These experiments have shown that under normal wire drawing conditions where the drop rate for each die is 16%, if the β brass rate exceeds 30%, unacceptable wire drawing problems such as wire breakage and die wear will occur. revealed.
Even if the wire drawing conditions are improved by improving the lid lubricant, etc., it is difficult to avoid the phenomenon in which the wire drawability deteriorates rapidly beyond the β-brass ratio of 30%. . Next, after vulcanization, the rubber containing the tire cord was left in a highly humid atmosphere for 7 days, and after being stored in the air for about 15 hours, the tire cord was pulled out and its adhesion was measured by the rubber adhesion rate (after pulling out, the rubber was covered with rubber). of the part that is
Similarly, when looking at the cord surface area percentage (%) relative to the area that should be covered with rubber, there is a unique relationship with the β-brass ratio, regardless of the Cu%, and this situation is shown in Figure 3. We found that when the rate falls below 10%, it rapidly declines. Conventionally, it has been vaguely said that the lower the Cu%, the better the adhesion with rubber, but the inventor's experiments revealed that the water-resistant adhesive plating layer between rubber and brass-plated steel wire is It is related to the β brass rate of
When the β-brass ratio is less than 10%, the water-resistant adhesion to rubber decreases rapidly as the β-brass ratio decreases, and when the β-brass ratio exceeds 10%, the water-resistant adhesion gradually increases as the β-brass ratio increases. It became clear. Therefore, as far as alloys containing only two elements of copper and zinc are concerned, by selecting the β brass ratio in the range of 10 to 30%, the wire drawability of brass is improved compared to alpha solid solution single phase brass. It has been found that a product with almost no color loss can be obtained and also has excellent water-resistant adhesion to rubber. Based on these findings, we came up with the idea of a brass-plated steel wire with excellent wire drawability and water-resistant adhesion to rubber, according to the present invention. A brass-plated steel wire having a brass-plated layer formed by a plating method in which zinc is plated separately in layers and then alloyed to form a brass-plated layer, further comprising: α When the X-ray diffraction intensity peaks of brass and β brass are respectively I〓 and I〓, and (I〓×100/I〓+I〓)% is defined as the β brass ratio, the β brass ratio is 10 to 30. It is characterized by being in the range of %. Since this brass-plated steel wire has the above-mentioned structure, when drawing it into a fine wire with a diameter of 0.15 mm to 0.40 mm for use in steel cords for tires,
There is almost no occurrence of "thin wire breakage" (diaphragm breakage),
There is almost no die wear, and the rubber plate, which is made by embedding steel cord made by twisting drawn wire strands into a comb and vulcanizing it, has a high enough rubber even if left in a harsh humid atmosphere. Steel wire with an adhesion rate of 80% can be obtained, and cold wire can be easily drawn to thinner wires for reinforcing high-pressure rubber hoses and other reinforcing materials such as rubber, plastic, and concrete. Example After a wire rod with a diameter of 0.90 mm is transformed into pearlite, it is plated with copper and zinc separately in layers, and then alloyed to form a brass plating layer. When creating the plating layer, the copper composition of the brass should be at a level of 65 to 70% copper, and the total plating thickness should be 1.5μ.
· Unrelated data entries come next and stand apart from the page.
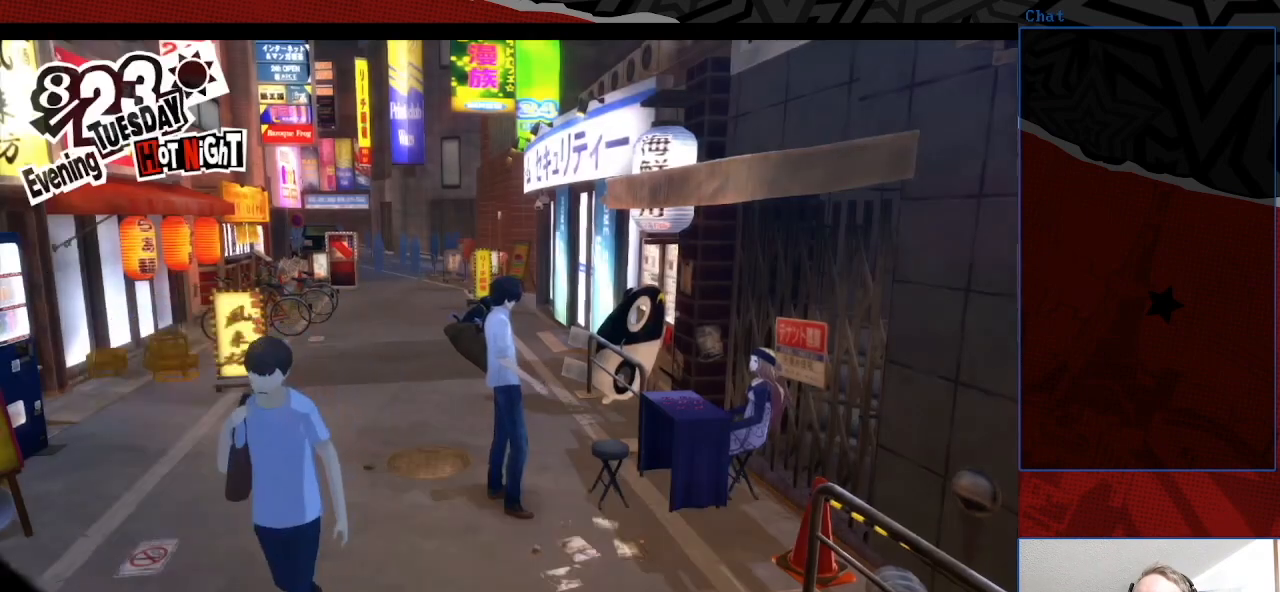
{"buttons": [], "left_stick": "center", "right_stick": "center", "events": [[133, "CROSS", "down"], [267, "CROSS", "up"], [400, "CROSS", "down"], [500, "CROSS", "up"]]}
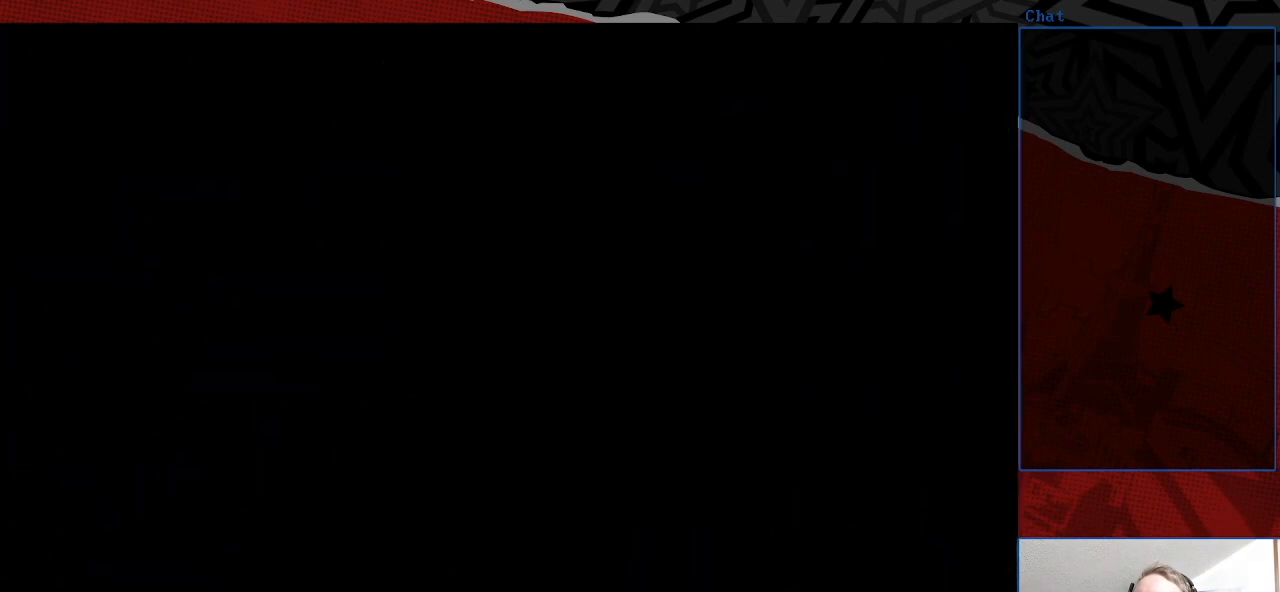
{"buttons": [], "left_stick": "center", "right_stick": "center", "events": [[200, "CROSS", "down"], [333, "CROSS", "up"]]}
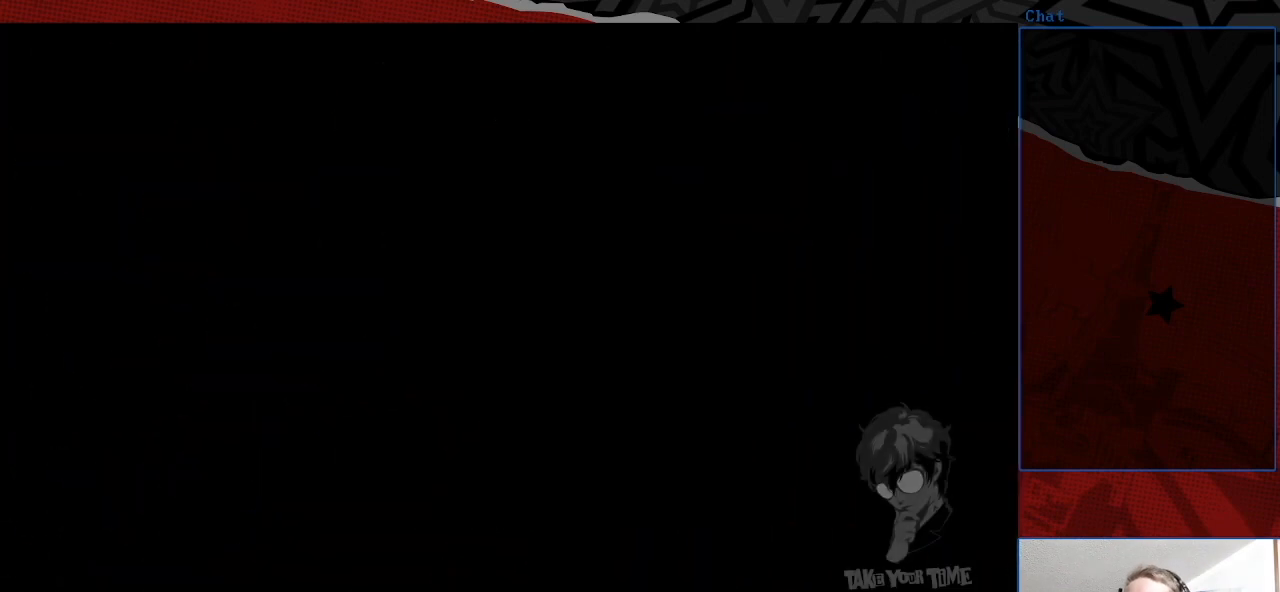
{"buttons": [], "left_stick": "center", "right_stick": "center", "events": [[100, "CROSS", "down"], [233, "CROSS", "up"]]}
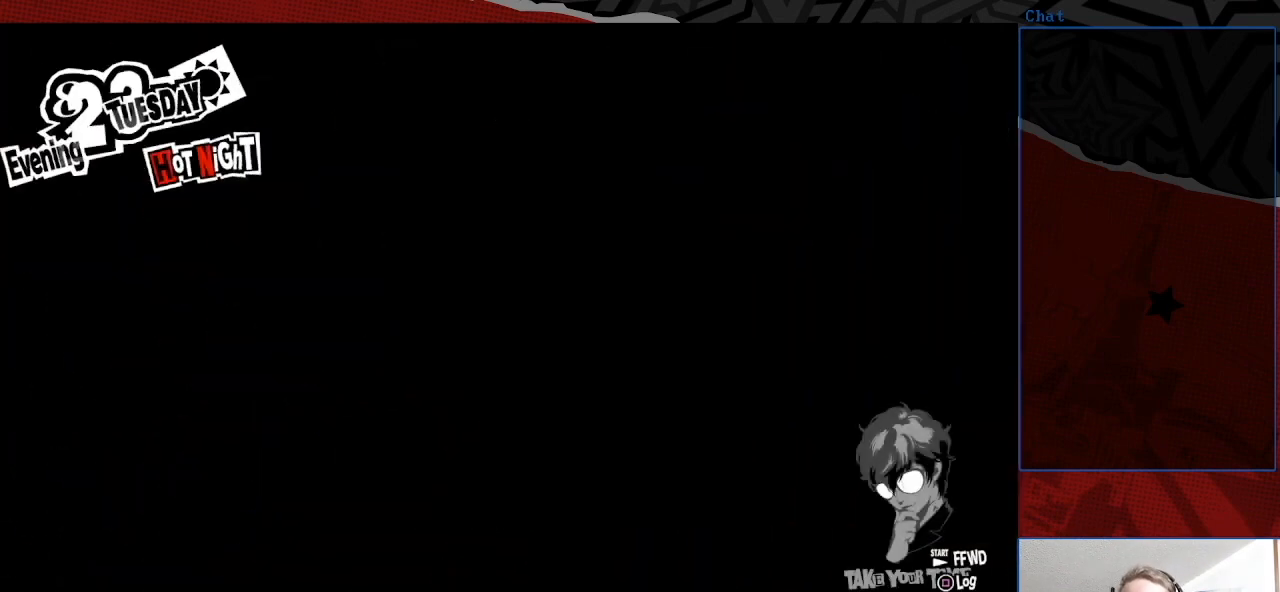
{"buttons": [], "left_stick": "center", "right_stick": "center", "events": []}
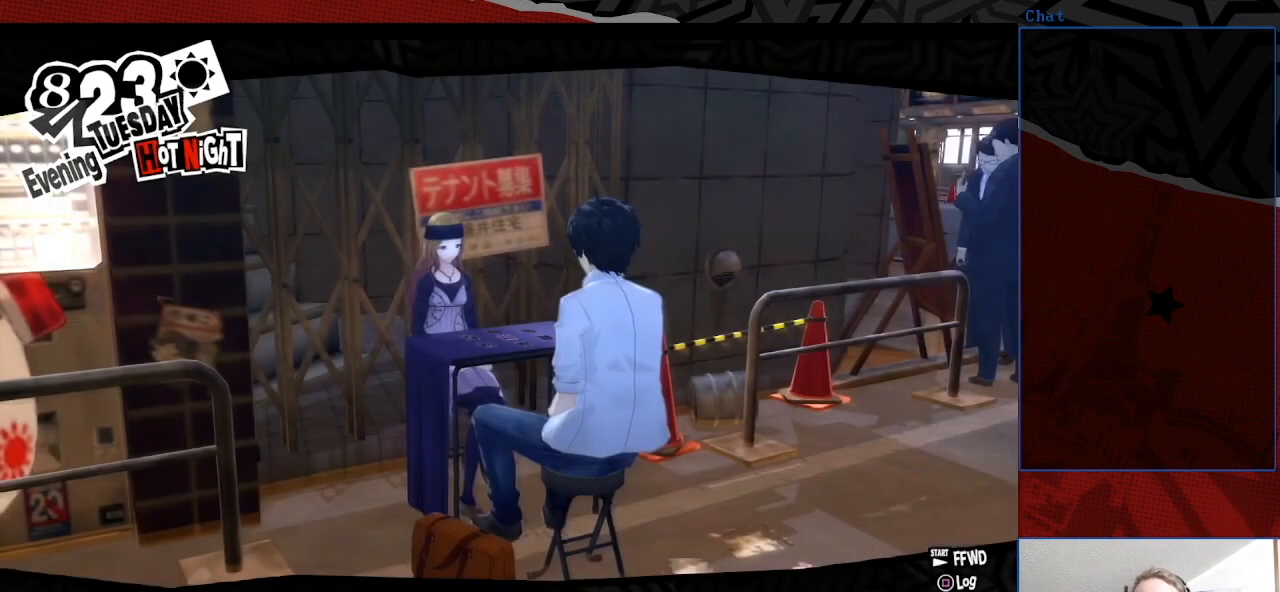
{"buttons": [], "left_stick": "center", "right_stick": "center", "events": []}
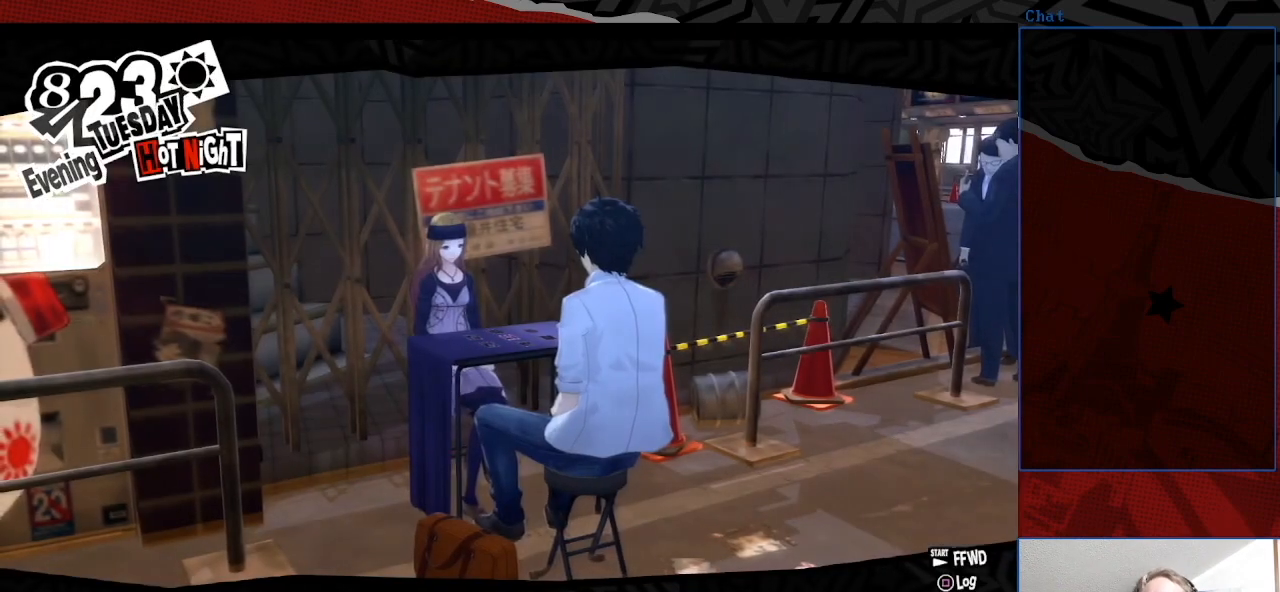
{"buttons": [], "left_stick": "center", "right_stick": "center", "events": []}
Then, the ZnO film on the surface of the plating layer was chemically treated by heat diffusion treatment by changing the steel wire temperature by direct current heating so that the selected β brass ratio was 0, 10, 15, 30, and 50%. After that, cut the wire into a diameter of 0.175 with 19 dies.
mm, and wet wire drawing at a drawing speed of 1000 m/min.
These wires are twisted and processed in order of 1×3, +9, +15, and finally wrapped with wires with a diameter of 0.15 mm to create a tire cord [cord configuration 3+9+
15 (0.175φ) + 1. (0.15φ)]. A water-resistant adhesion test was conducted on this product, and the rubber pull-out force and rubber adhesion rate were as shown in Table 1. The Cu% of the wire before wire drawing, the β brass ratio, the occurrence rate of thinning and breakage during wire drawing, and the total wire breakage frequency ratio were as shown in Table 1. That is, the β brass rate is 10 at Cu% (65.1-70.2%).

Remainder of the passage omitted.